Patch impact analysis (2019 and newer)

When patching devices, it can be hard to know what files and applications a patch affects. Patches that break what they are patching or that affect other applications are a critical concern. What if you had a simple way to determine what devices in your organization are affected by a patch? What if you could easily create an optimal pilot group for a set of patches based on how likely devices in that group will be affected by those patches? With patch impact analysis, introduced in Endpoint Manager and Security 2019.1, you can do all of these things.

Patch impact analysis relies on the client user feedback agent, which is disabled by default. This agent enables real-time monitoring of file changes and deletions made by patches. It detects application crashes and reports that data to the core server. It also has an optional client-side user interface so users can manually report application crashes.

Patch impact analysis requires a learning period that helps it work more effectively. Enabling the client user feedback agent on as many devices as possible accelerates the learning period.

End users have to run applications that get patched on their devices for the technology to learn and determine dependencies between applications and patches. For the impact analysis algorithm to make more accurate predictions, users will have to report a broken application or the technology needs to auto-detect a crashed application due to a patch.

  1. Click Tools > Configuration > Agent Configuration > Distribution and Patch. Double-click an existing configuration or right-click and create a new one.
  2. Select the User Feedback page, and enable Allow the user to report broken applications. If you want to Hide the user interface on managed devices, select that option too.
  3. Click Save.
  4. Deploy the updated agent setting.
  1. In Tools > Security and Compliance > Patch and Compliance, select the patches you want to analyze. You can select a single patch or multiple patches. Right-click the selected patches and click Patch Impact Analysis.
  2. In the Patch Impact Analysis window, add the devices that you want to analyze. Do this by selecting a target category and clicking the Add button.
  3. Click the Calculate Risk button. This calculation may take some time.
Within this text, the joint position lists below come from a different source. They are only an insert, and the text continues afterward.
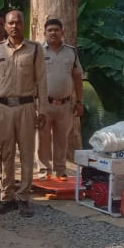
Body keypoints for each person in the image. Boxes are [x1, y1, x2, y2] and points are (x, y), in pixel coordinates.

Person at [0, 9, 47, 219]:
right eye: (10, 23)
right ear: (5, 26)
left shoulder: (35, 49)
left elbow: (42, 81)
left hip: (26, 107)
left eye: (18, 22)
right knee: (6, 153)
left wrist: (43, 109)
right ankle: (7, 197)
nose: (14, 26)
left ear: (23, 24)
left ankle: (23, 197)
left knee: (27, 153)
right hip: (4, 108)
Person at [37, 18, 84, 181]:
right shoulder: (38, 52)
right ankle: (44, 170)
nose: (53, 33)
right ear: (44, 33)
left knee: (62, 139)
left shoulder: (71, 52)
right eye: (50, 30)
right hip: (44, 104)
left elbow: (77, 78)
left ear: (62, 32)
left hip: (65, 104)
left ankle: (61, 171)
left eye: (56, 30)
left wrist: (79, 101)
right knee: (42, 138)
  4. After the risk is calculated, the Best pilot group tab shows which devices among the ones you selected are most likely to be impacted by the patches. Among other factors, the impact is calculated by the presence of affected files or applications. Based on the analysis, each device shows the calculated risk factor. These risk factors are described later in this section.

  5. Double-click a device to see more details.

  6. For a summary of all affected applications, click the Applications at risk tab. Use the Hide applications that have 0 machines unpatched option to filter the list so it only shows affected applications.
  7. On the Best pilot group tab, click the Suggest pilot group button to generate a recommended list of devices to be part of a pilot group. This pilot group can be used to test the selected patches. Once you've clicked the button, the button label changes to Show all, and you can toggle between views.
  8. Select the devices you want for your pilot group, right-click the selection and click Generate a repair task.
  9. The Patch and Compliance repair task dialog box opens. It includes the devices you selected to be patched and the patches to apply.
  10. Run the repair task and monitor the affected devices. The Patch and Compliance tree's Broken applications and Reported bad patches items can help you do this.

The patch impact analysis assigns risk factors to the devices you selected. Generally, you should focus your testing efforts on critical risk factors first, followed by those with a high and medium projected risk.

These are the risk factor levels:

  • Medium: At least one of the selected patches has a direct impact on this application, but the user feedback agent hasn't collected any reports of the selected patches breaking this application. Since there is a direct dependency between the patch and the application, it's advised to test this application before deploying the patch.
  • High: There was a crash report for an impacted application or a user reported patch misbehavior, but the report was on another patch in the same family. For example, a user has previously reported that the Java patch, JDK8-211_INTL, is breaking application X, but the patch impact report is analyzing the impact of patch JDK8-212_INTL (i.e. a different Java patch) on the same application X. Since the patch impact analysis algorithm is aware that a previous patch broke the application, it's highly recommended to test the same application with the new patch.
  • Critical: The patch impact analysis algorithm has determined that there was a previous crash reported for an impacted application, either automatically by the user feedback agent or manually through the client user feedback application. Since this application was already reported as being broken by a patch, it is critical to test other devices that have the same application before you patch.
  • Unknown: The application was detected by inventory as being installed, but the analysis didn't find any dependency between this application and one of the selected patches. Usually this results in low or no impact.